Reports have surfaced this week that the National Security Agency contractor-turned-whistleblower, Edward Snowden (30), had made a clemency plea to the U.S. and that the Obama administration had firmly rejected the application.
Mr. Snowden, who won temporary asylum in Russia after fleeing the U.S. to Hong Kong and then landing up in the international transit zone of Moscow airport in June, has been charged under the U.S. Espionage Act for exposing covert global surveillance of Internet and telephone communications by the NSA, programmes that were said to have violated some provisions of the Foreign Intelligence Surveillance Act.
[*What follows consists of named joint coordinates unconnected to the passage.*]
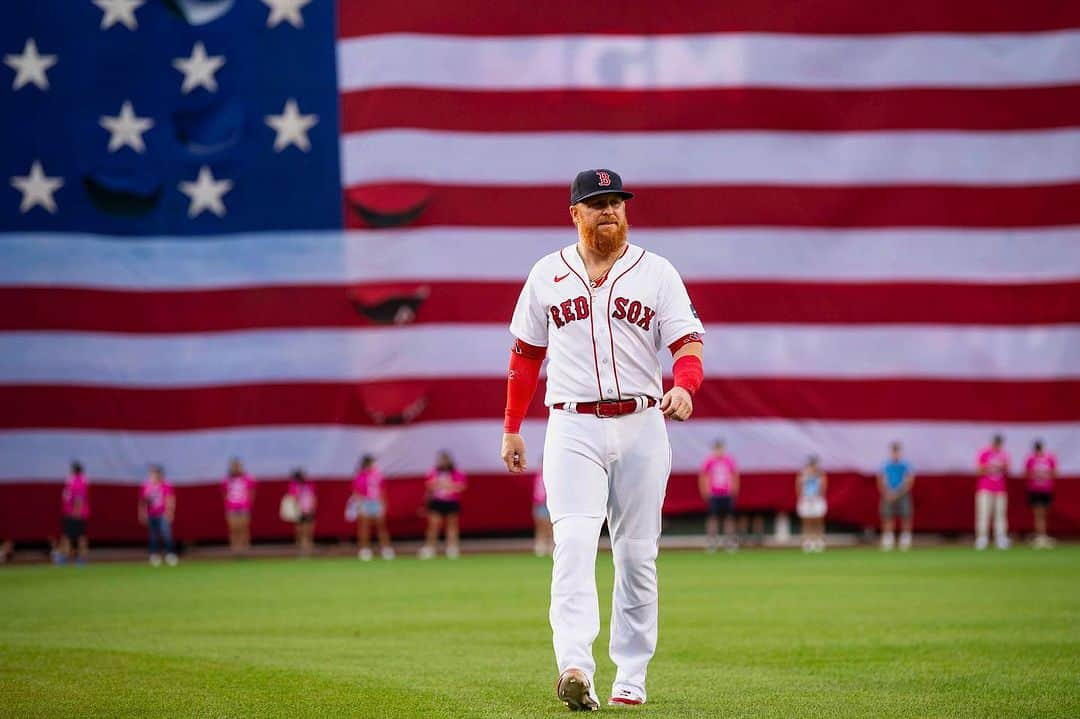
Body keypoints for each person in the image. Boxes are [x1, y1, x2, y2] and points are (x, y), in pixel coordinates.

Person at [500, 169, 705, 710]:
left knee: (637, 555)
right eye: (597, 203)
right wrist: (511, 427)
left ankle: (631, 675)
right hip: (571, 424)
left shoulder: (656, 272)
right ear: (575, 214)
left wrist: (684, 388)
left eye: (616, 201)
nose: (610, 210)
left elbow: (687, 342)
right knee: (572, 543)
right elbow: (525, 357)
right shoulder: (547, 273)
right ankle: (574, 667)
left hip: (642, 422)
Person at [419, 451, 467, 559]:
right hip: (437, 502)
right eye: (441, 460)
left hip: (451, 501)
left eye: (445, 460)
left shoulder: (457, 472)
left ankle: (452, 548)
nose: (443, 462)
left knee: (452, 526)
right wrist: (441, 485)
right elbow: (429, 485)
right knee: (433, 526)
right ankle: (430, 548)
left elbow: (461, 486)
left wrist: (448, 485)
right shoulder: (434, 471)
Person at [350, 455, 395, 561]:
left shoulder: (378, 475)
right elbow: (356, 492)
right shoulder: (359, 476)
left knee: (381, 526)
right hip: (364, 502)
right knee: (364, 527)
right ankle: (364, 550)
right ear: (367, 463)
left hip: (376, 502)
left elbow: (382, 490)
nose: (374, 465)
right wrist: (359, 504)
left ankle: (386, 549)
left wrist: (383, 503)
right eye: (372, 463)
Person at [699, 439, 739, 553]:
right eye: (717, 449)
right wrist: (705, 491)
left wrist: (734, 490)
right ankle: (712, 542)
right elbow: (703, 476)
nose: (719, 451)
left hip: (726, 494)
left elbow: (734, 475)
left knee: (729, 519)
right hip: (714, 494)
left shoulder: (729, 461)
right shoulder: (709, 462)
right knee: (713, 519)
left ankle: (730, 541)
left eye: (721, 449)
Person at [975, 435, 1010, 550]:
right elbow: (978, 470)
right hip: (985, 488)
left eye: (999, 443)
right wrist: (991, 467)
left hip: (1000, 489)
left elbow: (1007, 470)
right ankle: (982, 538)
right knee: (983, 514)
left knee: (1000, 515)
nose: (997, 445)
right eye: (996, 442)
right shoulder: (984, 453)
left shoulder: (1004, 455)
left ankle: (1000, 538)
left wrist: (1001, 467)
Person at [878, 442, 915, 551]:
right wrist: (887, 492)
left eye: (897, 451)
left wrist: (899, 492)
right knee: (887, 516)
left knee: (906, 516)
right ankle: (888, 538)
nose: (895, 454)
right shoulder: (885, 465)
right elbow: (880, 479)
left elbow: (909, 480)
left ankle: (905, 539)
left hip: (903, 494)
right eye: (893, 451)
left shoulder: (905, 465)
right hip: (888, 494)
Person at [138, 465, 178, 566]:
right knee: (153, 535)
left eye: (154, 474)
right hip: (151, 514)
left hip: (162, 513)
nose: (152, 476)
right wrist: (142, 513)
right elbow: (142, 501)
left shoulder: (166, 485)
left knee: (166, 534)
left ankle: (170, 554)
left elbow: (170, 499)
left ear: (160, 475)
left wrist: (170, 512)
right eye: (151, 474)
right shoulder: (146, 486)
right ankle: (154, 555)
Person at [1024, 440, 1057, 549]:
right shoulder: (1030, 459)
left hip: (1046, 489)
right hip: (1035, 489)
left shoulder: (1049, 458)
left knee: (1044, 513)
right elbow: (1026, 473)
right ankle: (1040, 537)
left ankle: (1043, 535)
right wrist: (1036, 474)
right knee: (1038, 513)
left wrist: (1044, 474)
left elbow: (1055, 472)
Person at [57, 461, 90, 565]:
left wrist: (76, 512)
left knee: (79, 537)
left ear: (74, 470)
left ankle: (81, 558)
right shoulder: (72, 481)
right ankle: (66, 556)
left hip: (76, 514)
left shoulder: (78, 481)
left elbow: (79, 498)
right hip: (71, 513)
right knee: (68, 535)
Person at [222, 458, 255, 556]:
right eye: (234, 466)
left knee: (244, 529)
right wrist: (229, 504)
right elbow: (224, 494)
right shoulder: (226, 480)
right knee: (233, 529)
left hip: (244, 507)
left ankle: (245, 550)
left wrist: (248, 504)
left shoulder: (248, 478)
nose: (236, 468)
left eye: (238, 466)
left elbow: (251, 493)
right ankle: (235, 550)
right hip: (231, 508)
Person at [796, 456, 828, 552]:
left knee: (818, 521)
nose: (813, 466)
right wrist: (803, 498)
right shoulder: (802, 475)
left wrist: (818, 497)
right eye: (811, 464)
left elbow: (823, 487)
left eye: (814, 464)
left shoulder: (821, 475)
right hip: (806, 499)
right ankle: (807, 541)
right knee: (807, 521)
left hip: (817, 499)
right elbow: (798, 487)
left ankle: (819, 541)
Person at [286, 469, 317, 556]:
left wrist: (312, 507)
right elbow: (292, 498)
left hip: (309, 510)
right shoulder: (293, 485)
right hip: (298, 511)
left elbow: (313, 496)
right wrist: (297, 509)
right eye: (303, 475)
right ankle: (300, 548)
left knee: (309, 529)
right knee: (300, 530)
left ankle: (309, 548)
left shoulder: (310, 485)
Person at [532, 465, 553, 557]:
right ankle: (541, 547)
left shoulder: (553, 475)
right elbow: (537, 492)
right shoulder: (539, 476)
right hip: (540, 504)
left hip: (550, 503)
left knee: (551, 527)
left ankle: (552, 546)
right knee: (541, 526)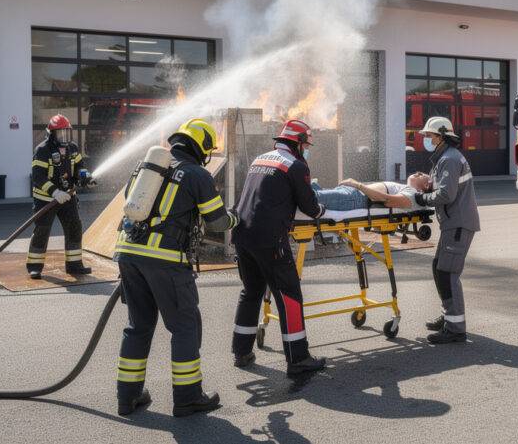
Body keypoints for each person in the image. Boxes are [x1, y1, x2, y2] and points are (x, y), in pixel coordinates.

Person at [113, 118, 239, 417]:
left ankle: (127, 396)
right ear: (202, 149)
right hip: (165, 259)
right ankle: (188, 396)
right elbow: (218, 222)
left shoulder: (146, 168)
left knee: (138, 326)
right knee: (185, 326)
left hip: (128, 252)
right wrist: (237, 216)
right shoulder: (197, 174)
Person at [231, 119, 328, 375]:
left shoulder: (259, 159)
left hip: (242, 236)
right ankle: (298, 359)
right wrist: (321, 211)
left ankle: (241, 352)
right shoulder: (295, 166)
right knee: (289, 296)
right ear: (297, 142)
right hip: (270, 240)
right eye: (305, 144)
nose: (306, 149)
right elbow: (309, 206)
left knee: (251, 292)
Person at [413, 116, 480, 344]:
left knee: (448, 273)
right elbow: (444, 188)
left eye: (429, 136)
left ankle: (455, 329)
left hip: (458, 224)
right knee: (439, 268)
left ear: (441, 136)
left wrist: (421, 198)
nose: (426, 140)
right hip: (453, 223)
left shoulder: (449, 159)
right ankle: (448, 317)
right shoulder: (445, 157)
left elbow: (446, 195)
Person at [27, 114, 93, 279]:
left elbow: (79, 167)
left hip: (68, 198)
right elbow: (38, 177)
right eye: (60, 133)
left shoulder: (73, 148)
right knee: (42, 230)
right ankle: (34, 266)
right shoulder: (42, 150)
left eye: (66, 133)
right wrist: (55, 192)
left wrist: (85, 177)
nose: (64, 137)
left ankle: (74, 265)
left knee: (74, 228)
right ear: (51, 134)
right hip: (46, 200)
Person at [312, 173, 432, 211]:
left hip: (356, 198)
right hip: (352, 193)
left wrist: (358, 185)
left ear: (425, 186)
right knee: (310, 187)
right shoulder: (406, 188)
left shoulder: (413, 195)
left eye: (422, 175)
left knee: (311, 195)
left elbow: (388, 201)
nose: (418, 172)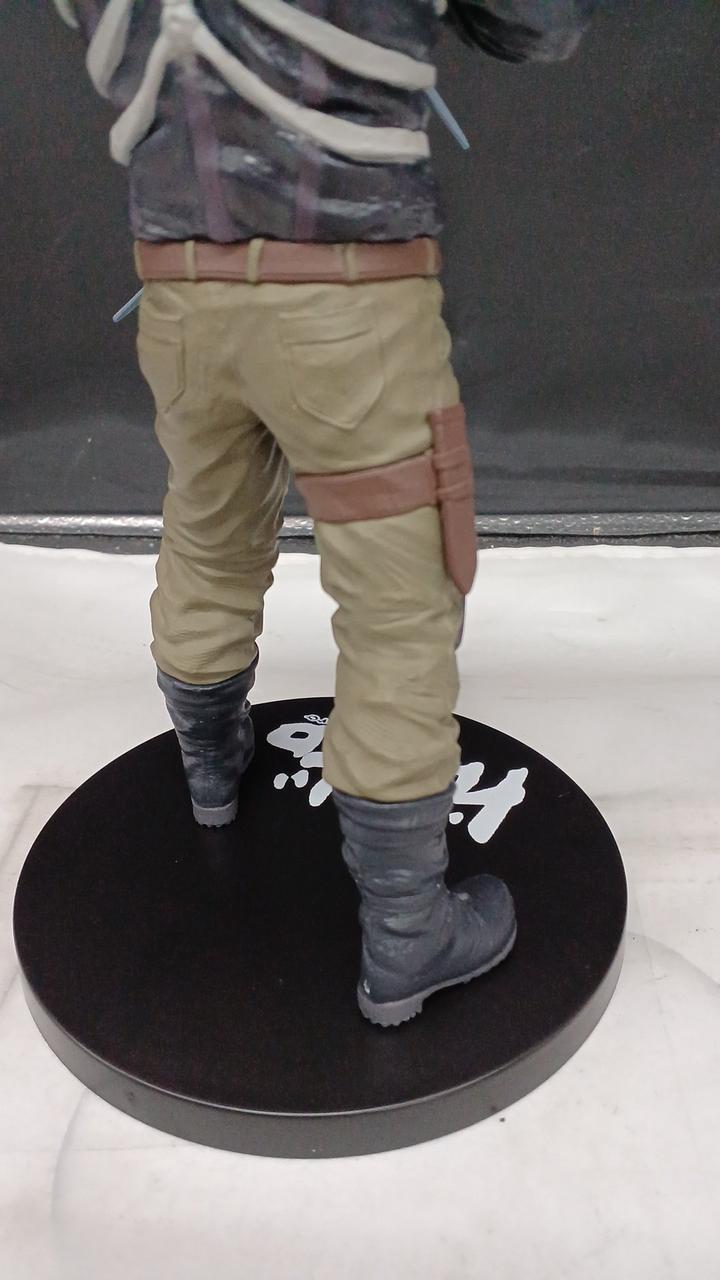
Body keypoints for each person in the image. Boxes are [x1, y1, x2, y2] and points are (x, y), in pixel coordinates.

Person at [54, 0, 596, 1026]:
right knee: (398, 604)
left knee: (208, 532)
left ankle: (212, 773)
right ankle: (407, 931)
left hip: (178, 288)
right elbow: (540, 22)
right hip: (348, 292)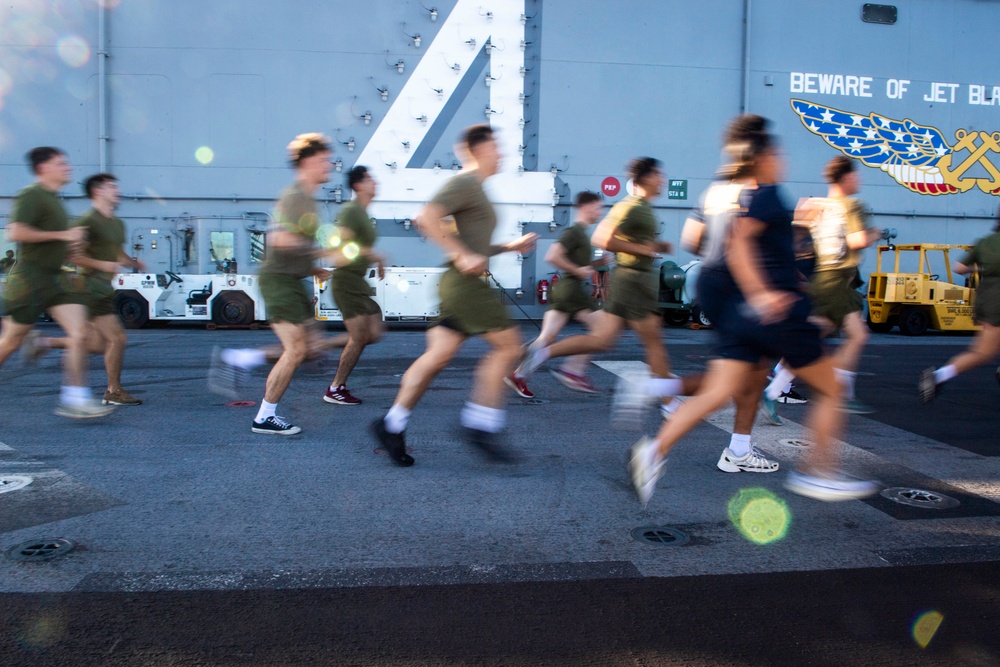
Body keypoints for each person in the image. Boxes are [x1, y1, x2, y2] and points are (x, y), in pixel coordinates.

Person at [627, 115, 878, 504]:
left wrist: (766, 284)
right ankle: (819, 472)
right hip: (777, 313)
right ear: (763, 156)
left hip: (742, 313)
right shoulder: (768, 195)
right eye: (777, 152)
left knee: (720, 390)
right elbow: (741, 246)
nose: (782, 158)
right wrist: (765, 293)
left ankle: (654, 450)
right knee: (830, 390)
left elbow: (725, 244)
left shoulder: (735, 195)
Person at [370, 124, 538, 466]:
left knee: (438, 357)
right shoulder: (465, 182)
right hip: (465, 285)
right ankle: (480, 423)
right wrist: (462, 255)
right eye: (496, 147)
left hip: (455, 282)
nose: (501, 153)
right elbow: (426, 217)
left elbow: (474, 244)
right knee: (509, 347)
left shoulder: (477, 189)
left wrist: (509, 246)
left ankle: (392, 424)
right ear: (477, 151)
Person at [512, 157, 699, 418]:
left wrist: (653, 248)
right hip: (633, 282)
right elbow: (604, 237)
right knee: (654, 342)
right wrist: (645, 249)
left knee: (602, 340)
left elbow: (622, 242)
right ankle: (669, 403)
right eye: (658, 174)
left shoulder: (641, 206)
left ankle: (541, 354)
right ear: (645, 178)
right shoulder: (632, 206)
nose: (663, 180)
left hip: (632, 281)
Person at [209, 133, 343, 435]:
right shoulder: (295, 197)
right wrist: (321, 253)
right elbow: (279, 239)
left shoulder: (307, 199)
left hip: (294, 280)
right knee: (296, 350)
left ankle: (241, 358)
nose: (329, 165)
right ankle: (264, 417)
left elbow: (292, 245)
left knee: (311, 349)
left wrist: (312, 268)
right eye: (324, 159)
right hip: (279, 281)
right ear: (307, 162)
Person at [0, 147, 114, 418]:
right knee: (12, 341)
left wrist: (74, 247)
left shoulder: (54, 200)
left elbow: (59, 241)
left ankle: (75, 399)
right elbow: (15, 231)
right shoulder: (32, 195)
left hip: (57, 278)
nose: (68, 167)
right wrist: (64, 234)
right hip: (30, 278)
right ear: (44, 168)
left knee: (80, 333)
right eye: (61, 163)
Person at [765, 156, 880, 413]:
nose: (859, 179)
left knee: (814, 336)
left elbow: (795, 228)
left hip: (822, 277)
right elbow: (857, 240)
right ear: (846, 177)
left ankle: (773, 388)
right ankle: (841, 392)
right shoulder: (852, 205)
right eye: (856, 175)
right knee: (858, 335)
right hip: (839, 279)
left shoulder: (819, 206)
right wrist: (875, 233)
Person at [23, 173, 147, 406]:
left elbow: (116, 251)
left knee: (98, 344)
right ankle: (113, 391)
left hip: (104, 288)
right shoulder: (86, 221)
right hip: (89, 289)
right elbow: (72, 256)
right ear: (97, 191)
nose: (117, 190)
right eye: (112, 186)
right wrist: (103, 265)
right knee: (117, 339)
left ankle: (44, 343)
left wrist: (132, 262)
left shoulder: (118, 223)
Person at [505, 190, 606, 397]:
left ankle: (519, 374)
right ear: (586, 208)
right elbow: (553, 256)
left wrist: (596, 264)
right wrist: (578, 270)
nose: (600, 212)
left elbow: (578, 264)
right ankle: (573, 370)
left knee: (547, 337)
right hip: (572, 290)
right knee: (602, 332)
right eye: (597, 207)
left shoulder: (581, 233)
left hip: (564, 290)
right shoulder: (575, 232)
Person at [919, 209, 1000, 401]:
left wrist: (983, 267)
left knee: (983, 350)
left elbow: (959, 268)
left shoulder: (985, 242)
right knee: (983, 353)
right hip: (997, 303)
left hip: (985, 300)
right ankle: (938, 376)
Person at [323, 165, 385, 406]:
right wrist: (374, 254)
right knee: (359, 338)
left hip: (358, 283)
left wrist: (374, 258)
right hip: (346, 282)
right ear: (358, 185)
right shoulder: (350, 212)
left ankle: (321, 345)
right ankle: (335, 388)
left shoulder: (363, 213)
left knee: (375, 333)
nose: (375, 183)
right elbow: (337, 248)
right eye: (370, 179)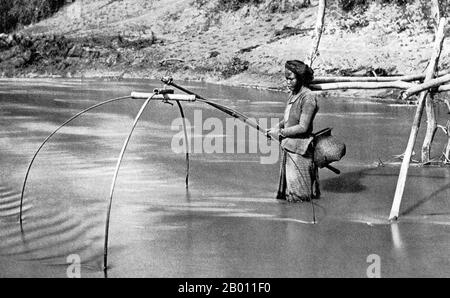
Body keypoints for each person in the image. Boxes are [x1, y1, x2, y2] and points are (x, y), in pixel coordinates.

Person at [266, 60, 320, 202]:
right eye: (286, 79)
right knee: (288, 194)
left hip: (300, 151)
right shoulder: (293, 94)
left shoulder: (308, 97)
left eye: (291, 79)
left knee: (299, 196)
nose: (288, 82)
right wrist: (277, 127)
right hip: (289, 147)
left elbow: (303, 127)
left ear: (300, 78)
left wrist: (280, 133)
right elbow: (289, 119)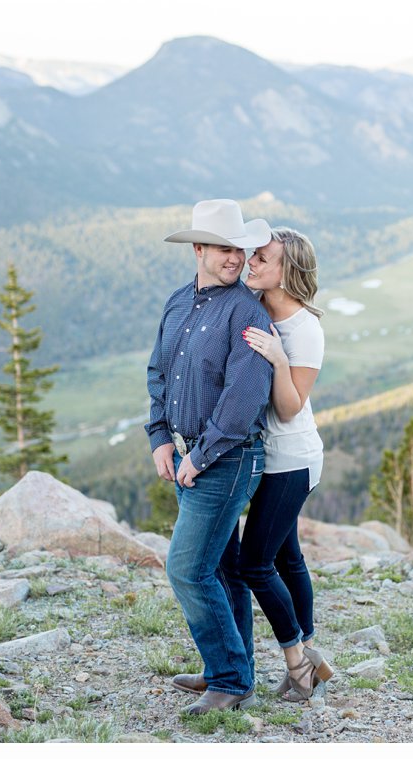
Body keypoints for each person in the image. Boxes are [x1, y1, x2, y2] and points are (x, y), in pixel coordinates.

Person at [146, 199, 274, 715]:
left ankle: (230, 679)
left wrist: (197, 458)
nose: (234, 259)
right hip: (185, 456)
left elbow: (243, 399)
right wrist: (158, 436)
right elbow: (160, 371)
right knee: (221, 572)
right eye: (223, 249)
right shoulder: (179, 302)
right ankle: (230, 667)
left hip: (225, 459)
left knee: (186, 569)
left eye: (239, 250)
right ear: (197, 249)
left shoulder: (247, 312)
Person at [229, 227, 333, 701]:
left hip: (291, 459)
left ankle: (298, 662)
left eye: (262, 258)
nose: (251, 262)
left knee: (255, 564)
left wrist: (276, 359)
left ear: (286, 270)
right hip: (267, 456)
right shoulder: (258, 305)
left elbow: (290, 408)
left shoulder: (304, 330)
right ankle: (310, 654)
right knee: (287, 558)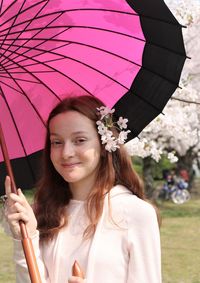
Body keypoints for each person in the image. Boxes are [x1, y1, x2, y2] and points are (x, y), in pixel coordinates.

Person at [2, 95, 162, 283]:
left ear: (104, 146)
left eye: (80, 140)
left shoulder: (137, 213)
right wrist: (25, 239)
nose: (66, 153)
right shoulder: (40, 213)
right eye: (56, 142)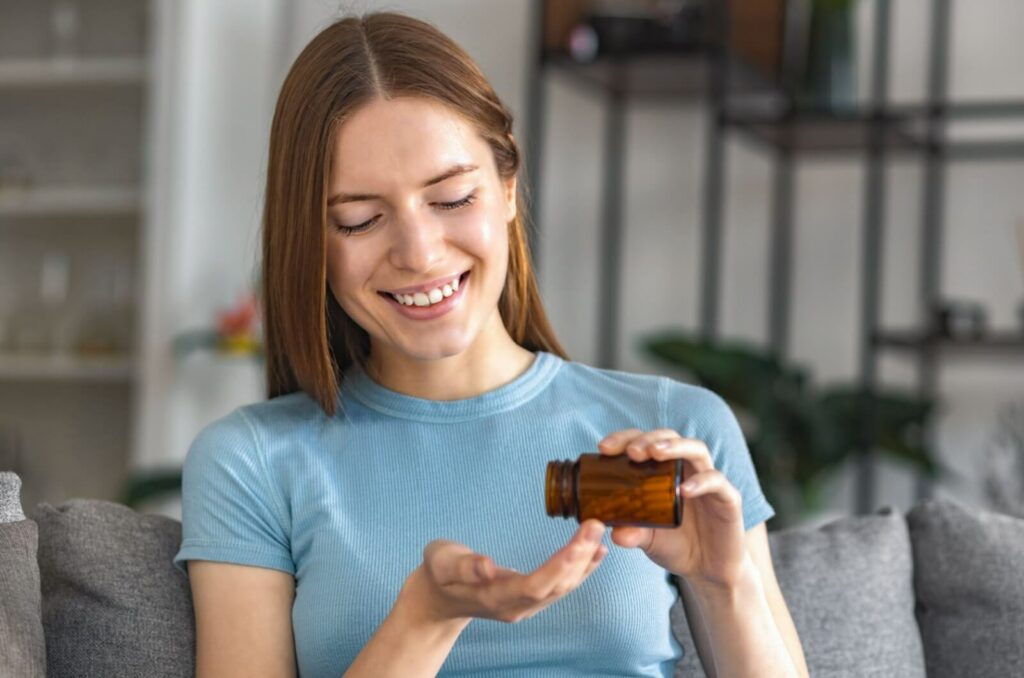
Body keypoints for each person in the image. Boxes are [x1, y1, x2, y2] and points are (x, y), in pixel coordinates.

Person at [172, 10, 809, 678]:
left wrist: (722, 584)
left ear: (507, 186)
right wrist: (424, 619)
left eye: (449, 199)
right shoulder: (251, 462)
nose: (419, 253)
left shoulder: (679, 429)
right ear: (311, 239)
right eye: (360, 220)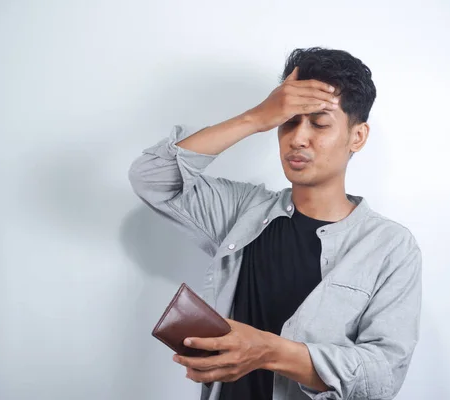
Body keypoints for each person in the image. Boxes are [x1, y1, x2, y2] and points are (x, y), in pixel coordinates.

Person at [128, 47, 422, 400]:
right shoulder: (244, 210)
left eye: (319, 123)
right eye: (289, 121)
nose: (297, 138)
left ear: (357, 136)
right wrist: (255, 118)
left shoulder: (390, 246)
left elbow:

On Monday several mainstream media outlets including the Associated Press, Reuters and NBC News carried reports suggesting that his “official request for clemency was released Friday after Snowden gave the one-page typed letter to a German politician,” and that over the weekend “White House and elected officials scoffed” at this request.
However Glen Greenwald, the journalist who authored the exposés for The Guardian newspaper over the summer disputed the clemency claim.
He said on Twitter, “The US media fabricated this ‘Snowden is pleading for clemency’ fairy tale - where did this happen? Where did he ‘plead for clemency?’” Mr. Greenwald added, “All weekend, mindless TV news personalities asked: ‘Snowden is pleading for clemency - what's your reaction?’ This never happened.”
Media here quoted reactions by senior government officials to the reported plea made by Mr. Snowden, including remarks by White House Advisor Dan Pfeiffer who said, “Mr. Snowden violated U.S. law… He should return to the U.S. and face justice.”
Senator Dianne Feinstein, Democrat of California and Chairperson of the Senate Select Committee on Intelligence, said that Mr. Snowden had done an “enormous disservice to our country,” by shining a light on information about the NSA’s mass spying including the tapping of world leaders’ phones, and so “I think the answer is no clemency”.
Mr. Snowden meanwhile released to German newspaper Der Spiegel what he called a “Manifesto for the Truth” in which he argued that he had “started a useful debate about whether American spies are overreaching with the help of enormously powerful technology and should be reined in”, and that “the usefulness of the new public knowledge for society is now clear because reforms to politics, supervision and laws are being suggested”.
He has also been quoted saying that he hopes to receive international support to stave the U.S.’s “persecution” of him.